The organization was founded 18 years ago, near the time President John F. Kennedy created the Peace Corps with much the same mission in mind.

However, since the Peace Corps is largely identified with the U.S. government, Wings of Hope officials feel their organization’s lack of government connection allows them quicker access to countries otherwise dissatisfied – and even hostile to – American policy.

Still, those members on board Mrs. Jordan’s Cessna are aware of the dangers of simply being an American in strife-torn Central America, Hunt said.

The quartet stayed at Hunt’s home during the recent layover en route to Honduras, and Hunt said his visitors “expressed concern about the unrest,” particularly when it manifests itself in such atrocities as December’s murders of three Catholic nuns in nearby San Salvador.

“They are concerned, to the extent that the Wings of Hope will be very careful about where they put the airplane,” Hunt said, adding that potential trouble spots such as El Slavador will be given wide berth in the flight plan.

“They try to maintain a non-political attitude, but because they’re Americans and have an American-registered airplane, it does create come concern,” he said.

Wings of Hope is financed exclusively by donations, out of which the only salaries are paid to an executive director and his secretary. The remainder of the funds go toward fuel and maintenance of the four to five aircraft the organization owns and uses.

“Generally, it has not accumulated a great number of assets, because once a landing strip and the community around it is established, usually the plane is given to the local mission,” Hunt said.

“Parcels of jungle are purchased from the local government at a relatively cheap cost,” he explained.

“What it amounts to, is they arrange with the government to carve a landing strip out of the jungle, then build a small community around it. There are no roads, so the landing strip is their only contact with civilization.”

The communities revolve around a local, church-established mission or a self-help agency that teaches natives improved farming and building techniques, much like the Peace Corps.

Hunt said the organization also has trained pilots who remain with the plane in the community to ferry supplies and people. The aircraft are brought to the United States when major mechanical work is needed.

Similar aviation-related organizations include the Jungle Aviation Fellowship and the Missionary Air Support Program. Both also are heavily composed of pilots and support personnel who combine their philanthropic desires with the romantic aspects of their jobs that conjure up images of bush pilots, dirt runways and difficult landings.

Before leaving D-FW Airport, Mrs.

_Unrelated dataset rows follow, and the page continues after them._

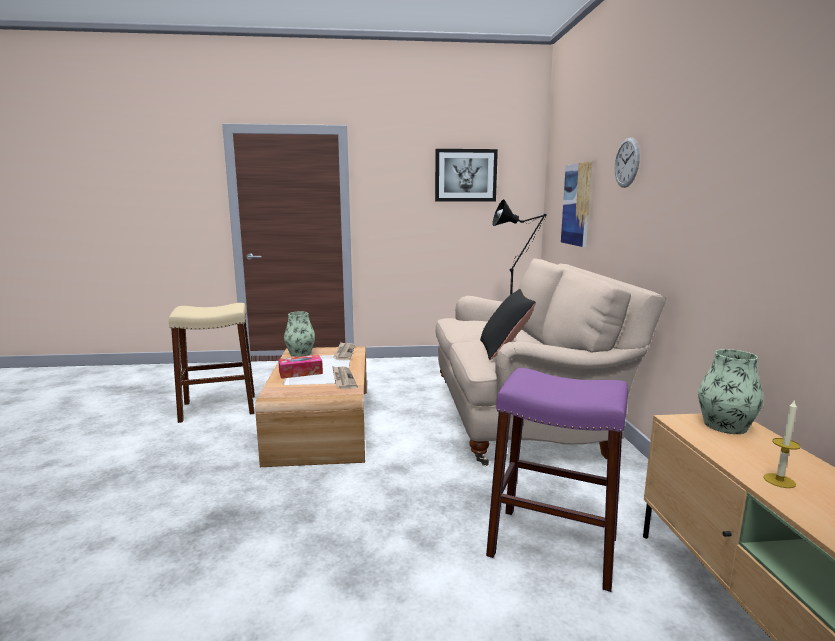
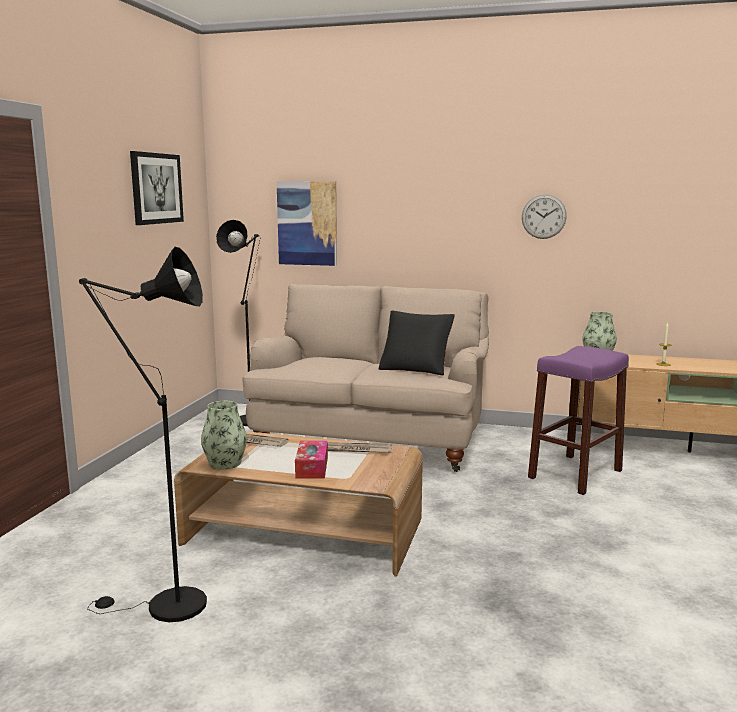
camera: 70 degrees left, 0 degrees up
(219, 408) = (165, 606): beige stool -> black floor lamp
(627, 162) = (404, 188): wall clock -> wall clock (543, 216)

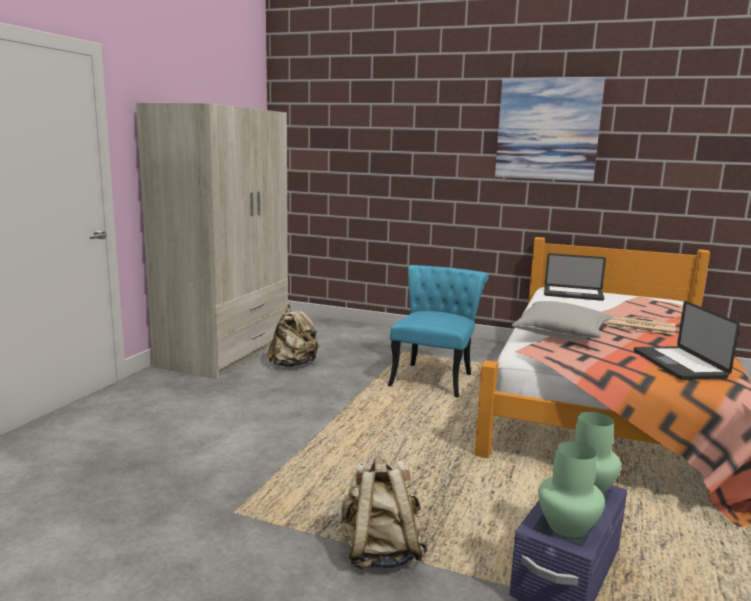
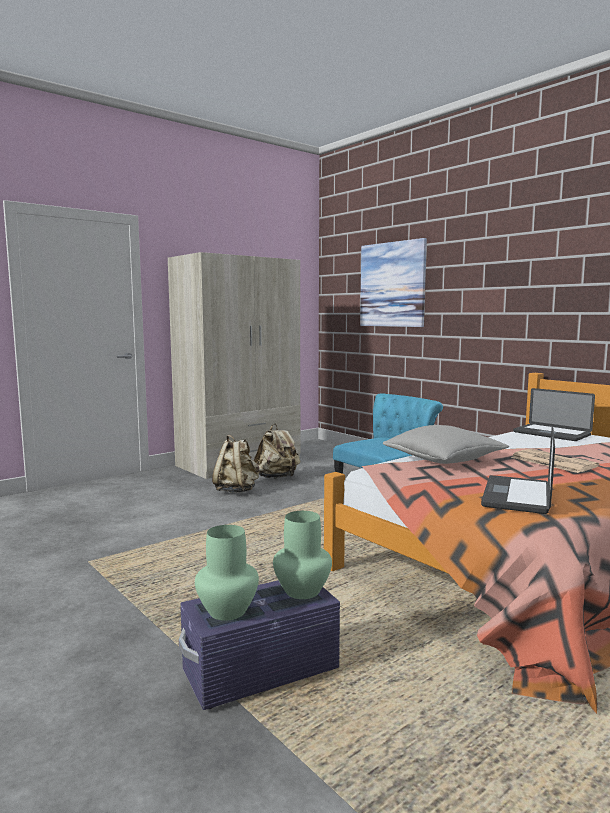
camera: 30 degrees right, 5 degrees down
(380, 553) = (140, 612): beige backpack -> beige backpack (237, 490)
(547, 129) = (544, 256): picture -> picture (392, 284)

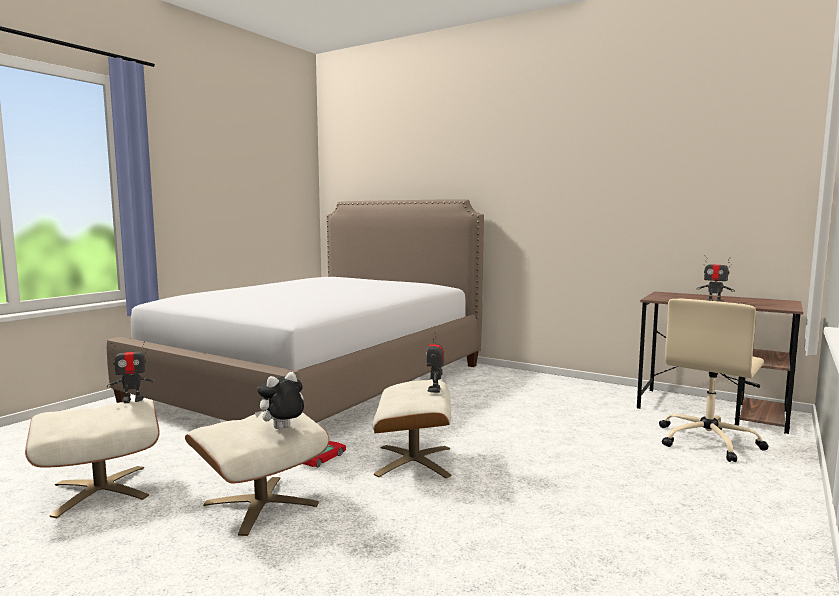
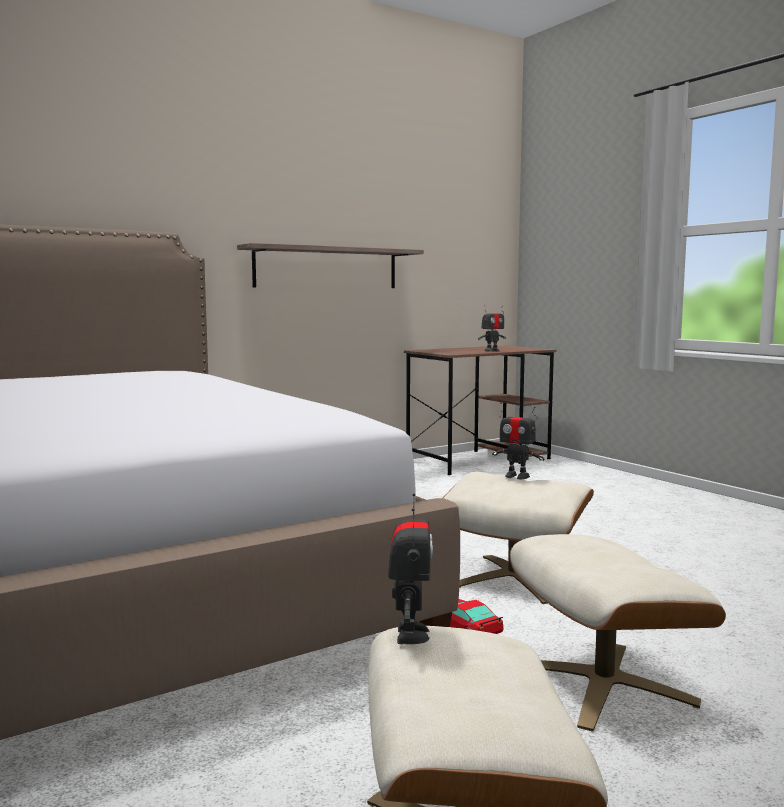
camera: 65 degrees left, 0 degrees up
(282, 429) = (625, 550): plush toy -> none
(583, 219) = (327, 268): none -> shelf
(708, 441) = (549, 477): beige office chair -> none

Jordan’s plane was formally dedicated the “Ed Mack Miller Memorial Airplane,” Hunt said, in recognition of a deceased United Airlines captain “who was also very supportive of the Wings of Hope.”

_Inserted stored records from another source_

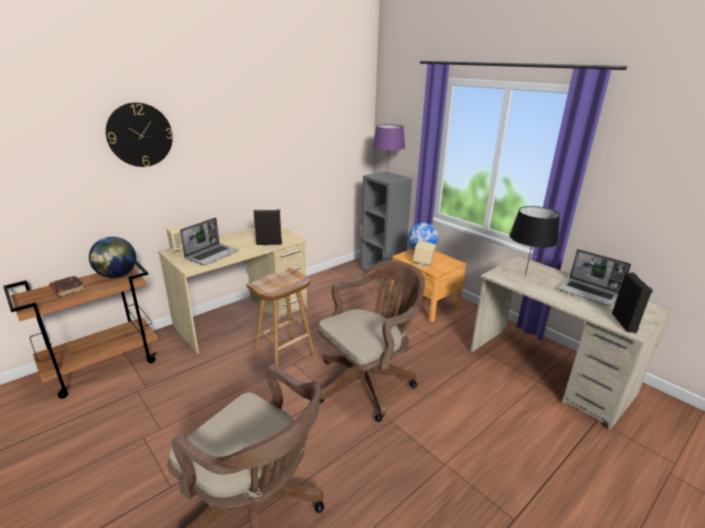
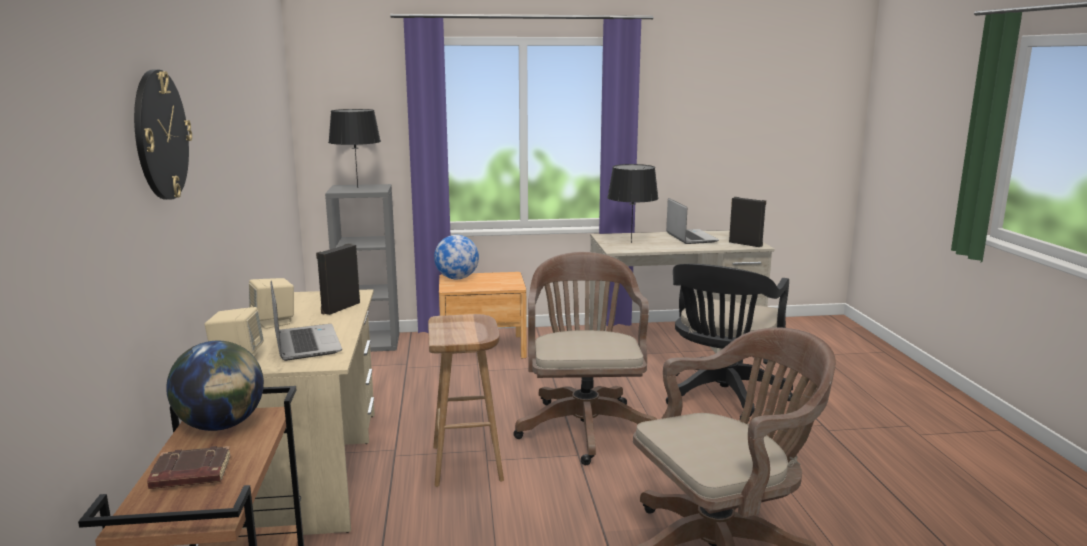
camera: 55 degrees left, 10 degrees down
(387, 176) = (358, 188): purple table lamp -> black table lamp
(423, 264) = (486, 286): beige speaker -> beige speaker (274, 322)
(487, 433) = (721, 397): none -> black office chair
(589, 293) = (690, 237): laptop -> laptop turned 90 degrees counterclockwise

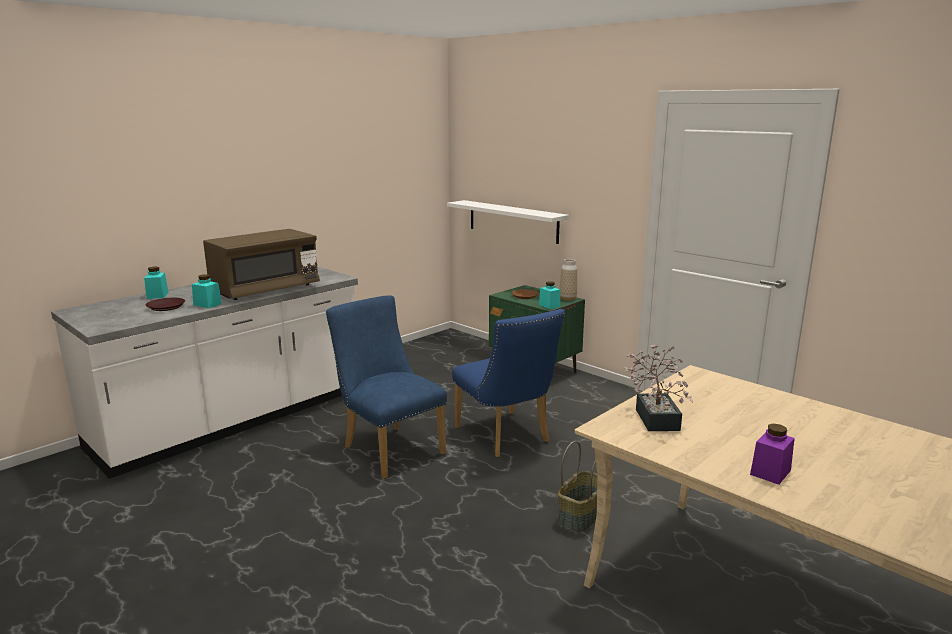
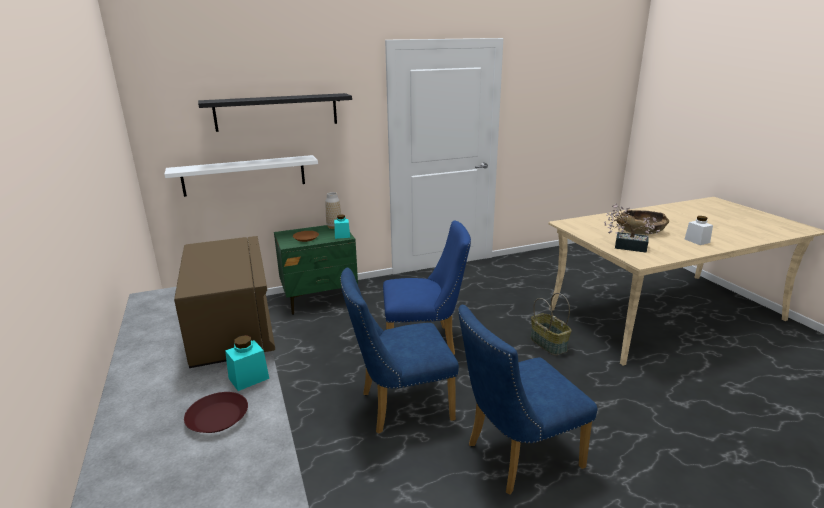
camera: 65 degrees left, 5 degrees up
(157, 295) = (127, 427): turquoise jar -> none
(348, 522) = (516, 456): none -> blue chair
(544, 163) = (276, 112): none -> black shelf
(744, 425) = (640, 231): none -> brown bowl
(770, 472) = (697, 241): purple jar -> white jar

“We consider it a privilege for that party to have been our house guests,” Hunt said of the visiting foursome.

He described Mrs. Jordan as a “very charming lady with a lot of energy,” who formerly taught school in Guatemala.

Buying, then donating the aircraft to the Wings of Hope, “gave her a means of expressing her concern in a meaningful way,” he said.

A simple donation makes one a member of the Wings of Hope, and Hunt said inquiries may be directed to the organization’s home office at 2319 Hampton Avenue, St. Louis, Mo. 63139.